Nie było wcale oczywiste, że Erdogan tym razem zwycięży. Jego przeciwnik, Kemal Kilicdaroglu z opozycyjnej Republikańskiej Partii Ludowej, momentami prowadził w sondażach. Nazywany „tureckim Gandhi” polityk opowiada się za zacieśnieniem stosunków z Zachodem, przywróceniem systemu parlamentarnego i sprzeciwia się noszeniu chust przez kobiety.
Światłe idee demokracji zdobyły raczej serca mieszkańców Stambułu i Ankary, dla reszty liczył się fakt, że Erdogan swoją ekscentryczną polityką monetarną pogłębił kryzys gospodarczy w kraju.
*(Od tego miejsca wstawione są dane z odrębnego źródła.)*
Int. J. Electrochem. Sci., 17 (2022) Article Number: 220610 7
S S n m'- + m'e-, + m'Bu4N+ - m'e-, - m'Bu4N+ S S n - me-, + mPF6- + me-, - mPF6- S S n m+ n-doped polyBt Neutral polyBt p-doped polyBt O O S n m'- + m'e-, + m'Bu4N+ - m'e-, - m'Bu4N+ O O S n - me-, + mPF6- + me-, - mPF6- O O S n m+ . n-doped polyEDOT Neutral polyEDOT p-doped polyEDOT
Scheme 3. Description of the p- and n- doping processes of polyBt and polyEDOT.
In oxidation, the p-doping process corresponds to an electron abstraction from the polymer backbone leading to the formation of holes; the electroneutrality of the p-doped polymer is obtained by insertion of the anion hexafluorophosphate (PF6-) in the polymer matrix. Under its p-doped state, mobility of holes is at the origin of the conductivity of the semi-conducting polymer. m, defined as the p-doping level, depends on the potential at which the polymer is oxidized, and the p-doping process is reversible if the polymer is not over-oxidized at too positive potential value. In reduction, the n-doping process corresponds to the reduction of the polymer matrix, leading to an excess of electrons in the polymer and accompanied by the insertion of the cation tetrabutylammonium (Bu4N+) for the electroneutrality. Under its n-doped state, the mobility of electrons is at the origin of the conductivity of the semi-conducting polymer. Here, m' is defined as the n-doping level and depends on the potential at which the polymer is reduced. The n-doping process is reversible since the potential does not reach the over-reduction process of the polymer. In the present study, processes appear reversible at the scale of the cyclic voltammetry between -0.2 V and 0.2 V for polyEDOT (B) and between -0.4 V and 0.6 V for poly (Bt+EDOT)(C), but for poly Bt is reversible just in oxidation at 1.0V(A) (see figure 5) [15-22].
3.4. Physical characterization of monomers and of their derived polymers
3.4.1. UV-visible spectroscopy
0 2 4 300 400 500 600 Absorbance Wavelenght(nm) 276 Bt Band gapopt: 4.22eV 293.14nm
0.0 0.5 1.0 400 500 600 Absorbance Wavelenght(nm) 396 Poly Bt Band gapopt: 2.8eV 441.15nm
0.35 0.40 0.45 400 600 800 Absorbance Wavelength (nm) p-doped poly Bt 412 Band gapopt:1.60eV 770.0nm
Chcąc stymulować rozwój systematycznie obniżał stopy procentowe – do 8,5 proc. obecnie, tymczasem jeszcze pod koniec 2021 r. były na poziomie 19 proc. Skutki były katastrofalne: wartość waluty zaczęła drastycznie spadać, a inflacja rozhulała się do tego stopnia, że jesienią zeszłego roku osiągnęła ponad 85 proc.
Władze wydały prawie 200 mld USD na wzmocnienie liry w ciągu półtora roku, a rezerwy walutowe banku centralnego stały się ujemne. W ubiegłym roku prezydent rozwścieczył obywateli nawołując ich do oddawania swoich oszczędności i zapasów złota na rzecz państwa.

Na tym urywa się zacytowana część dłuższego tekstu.